I suspect that it’ll spark both compliments and conversations (in which I’ll shamelessly look for an excuse to undo the watch and show everybody the IG logo on the back).
If you’re looking for a watch in the $200 to $400 range, I highly recommend going with Undone Watches and customizing a piece that you’ll be proud to wear for years to come.
Overall Undone Watch Review Score: 4.6/5
Undone Watches Price
The Minimalist Silver starts at $249 as a price point, and with the customizations I made, the final price came to $289, plus tax.
As I mentioned above, I was lucky enough to receive my Minimalist for free as a review sample (there are definitely some perks to this job).
But this is a watch I would have been more than willing to pay for.
Getting a well-made, stylish and timeless watch for sub-300 bucks is already a good value deal.

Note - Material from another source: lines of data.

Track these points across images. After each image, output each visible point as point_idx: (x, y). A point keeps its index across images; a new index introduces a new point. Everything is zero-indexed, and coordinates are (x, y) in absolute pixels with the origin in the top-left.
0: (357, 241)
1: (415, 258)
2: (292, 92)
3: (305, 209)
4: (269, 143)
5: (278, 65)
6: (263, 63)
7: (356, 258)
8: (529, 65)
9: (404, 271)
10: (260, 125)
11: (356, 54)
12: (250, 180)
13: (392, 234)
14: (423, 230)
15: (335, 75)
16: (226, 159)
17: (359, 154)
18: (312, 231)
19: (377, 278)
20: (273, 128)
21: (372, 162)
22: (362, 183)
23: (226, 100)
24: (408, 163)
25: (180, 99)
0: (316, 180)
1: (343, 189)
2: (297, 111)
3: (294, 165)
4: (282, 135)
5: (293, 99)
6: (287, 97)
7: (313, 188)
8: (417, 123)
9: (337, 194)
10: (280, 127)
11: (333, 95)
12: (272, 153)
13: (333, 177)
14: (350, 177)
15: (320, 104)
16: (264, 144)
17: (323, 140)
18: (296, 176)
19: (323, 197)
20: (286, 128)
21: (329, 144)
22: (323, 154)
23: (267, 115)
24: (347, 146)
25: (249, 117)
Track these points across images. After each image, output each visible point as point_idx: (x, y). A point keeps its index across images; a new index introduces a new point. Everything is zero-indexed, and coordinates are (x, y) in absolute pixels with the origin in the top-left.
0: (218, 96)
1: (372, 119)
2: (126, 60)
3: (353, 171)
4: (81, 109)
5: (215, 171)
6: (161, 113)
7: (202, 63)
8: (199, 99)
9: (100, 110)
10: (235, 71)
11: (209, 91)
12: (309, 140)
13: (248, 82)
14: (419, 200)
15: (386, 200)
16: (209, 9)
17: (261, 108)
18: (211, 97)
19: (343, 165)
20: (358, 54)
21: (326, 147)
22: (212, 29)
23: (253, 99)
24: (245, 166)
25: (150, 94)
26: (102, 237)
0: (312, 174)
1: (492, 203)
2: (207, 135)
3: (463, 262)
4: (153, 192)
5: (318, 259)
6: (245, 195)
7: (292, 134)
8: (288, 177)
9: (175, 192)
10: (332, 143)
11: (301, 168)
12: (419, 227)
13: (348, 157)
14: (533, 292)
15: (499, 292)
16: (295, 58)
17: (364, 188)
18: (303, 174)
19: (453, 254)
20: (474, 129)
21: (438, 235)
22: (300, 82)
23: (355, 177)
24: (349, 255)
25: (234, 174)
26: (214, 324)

But when you throw in the customizations that make it unique and personalized to you, it’s really kind of a steal.
Where are Undone Watches made?
All of Undone’s custom watches are made at the company’s headquarters in Hong Kong, and express-shipped for free anywhere in the world. (You can learn more about how their watches are made on Undone’s website.)
Are Undone Watches automatic?
It depends on which base model you choose. Undone offers watches with both mechanical movement and automatic custom watch movements, both of which are supplied by famous watch manufacturer Seiko.
The Urban and the Minimalist, which I reviewed, use the meca-quartz movement, while the Aqua has automatic movement.